*** Opening of Given entries ***

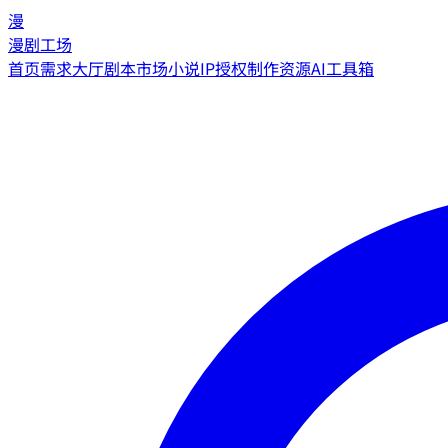
漫
漫剧工场
首页
需求大厅
剧本市场
小说IP授权
制作资源
AI工具箱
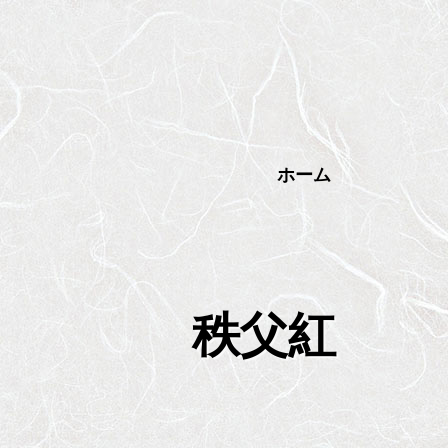
メ
イ
ン
コ
ン
テ
ン
ツ
ホーム
へ
ス
キ
ッ
プ
秩父紅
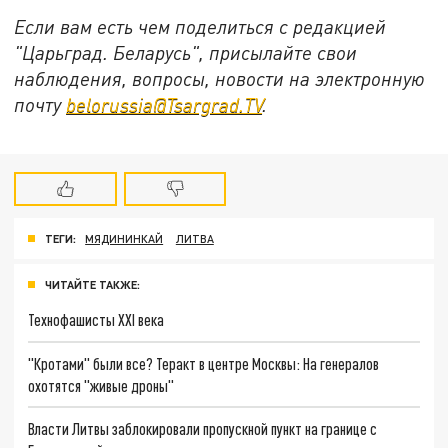
Если вам есть чем поделиться с редакцией
"Царьград. Беларусь", присылайте свои
наблюдения, вопросы, новости на электронную
почту
belorussia@Tsargrad.TV
.
ТЕГИ:
МЯДИНИНКАЙ
ЛИТВА
ЧИТАЙТЕ ТАКЖЕ:
Технофашисты XXI века
"Кротами" были все? Теракт в центре Москвы: На генералов
охотятся "живые дроны"
Власти Литвы заблокировали пропускной пункт на границе с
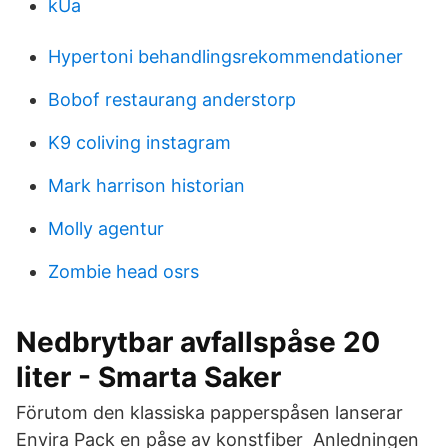
kUa
Hypertoni behandlingsrekommendationer
Bobof restaurang anderstorp
K9 coliving instagram
Mark harrison historian
Molly agentur
Zombie head osrs
Nedbrytbar avfallspåse 20
liter - Smarta Saker
Förutom den klassiska papperspåsen lanserar
Envira Pack en påse av konstfiber Anledningen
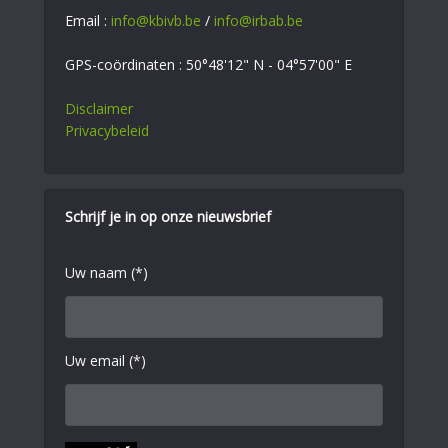
Email :
info@kbivb.be
/
info@irbab.be
GPS-coördinaten : 50°48'12" N - 04°57'00" E
Disclaimer
Privacybeleid
Schrijf je in op onze nieuwsbrief
Uw naam (*)
Uw email (*)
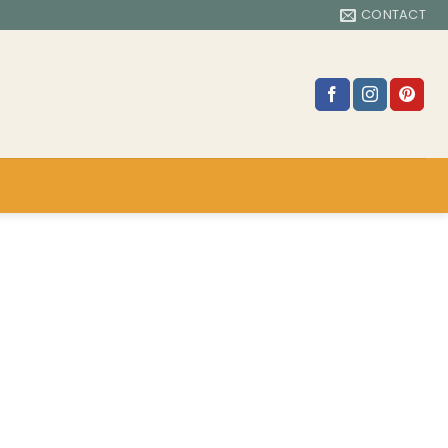
CONTACT
C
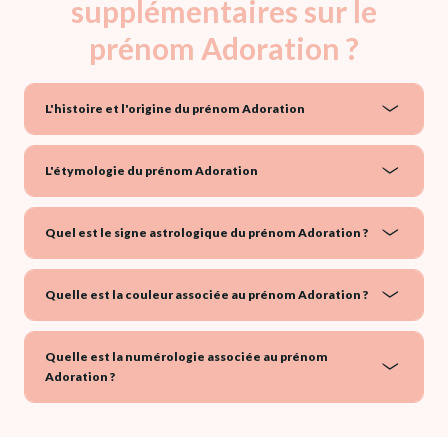
supplémentaires sur le
prénom Adoration ?
L'histoire et l'origine du prénom Adoration
L'étymologie du prénom Adoration
Quel est le signe astrologique du prénom Adoration ?
Quelle est la couleur associée au prénom Adoration ?
Quelle est la numérologie associée au prénom
Adoration ?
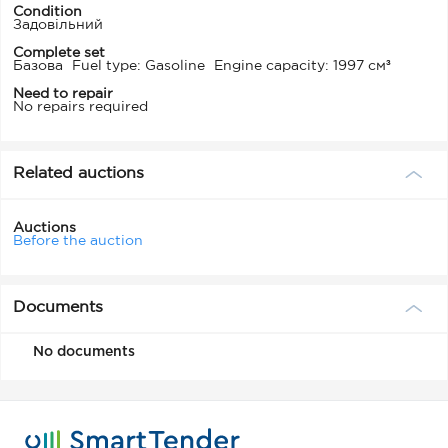
Condition
Задовільний
Complete set
Базова
Fuel type: Gasoline
Engine capacity: 1997 см³
Need to repair
No repairs required
Related auctions
Auctions
Before the auction
Documents
No documents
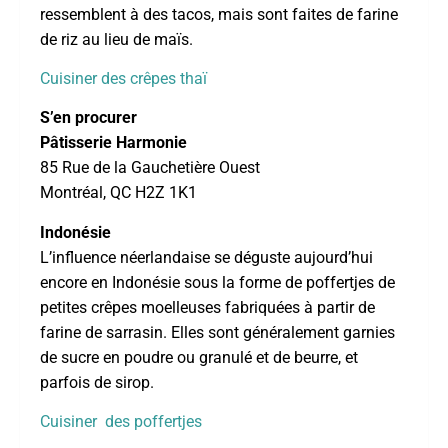
ressemblent à des tacos, mais sont faites de farine
de riz au lieu de maïs.
Cuisiner des crêpes thaï
S’en procurer
Pâtisserie Harmonie
85 Rue de la Gauchetière Ouest
Montréal, QC H2Z 1K1
Indonésie
L’influence néerlandaise se déguste aujourd’hui
encore en Indonésie sous la forme de poffertjes de
petites crêpes moelleuses fabriquées à partir de
farine de sarrasin. Elles sont généralement garnies
de sucre en poudre ou granulé et de beurre, et
parfois de sirop.
Cuisiner des poffertjes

*** Close of Given entries ***

Go through the records above, find each line with the string "associée", and copy it.

# Output of the exercise
Quelle est la couleur associée au prénom Adoration ?
Quelle est la numérologie associée au prénom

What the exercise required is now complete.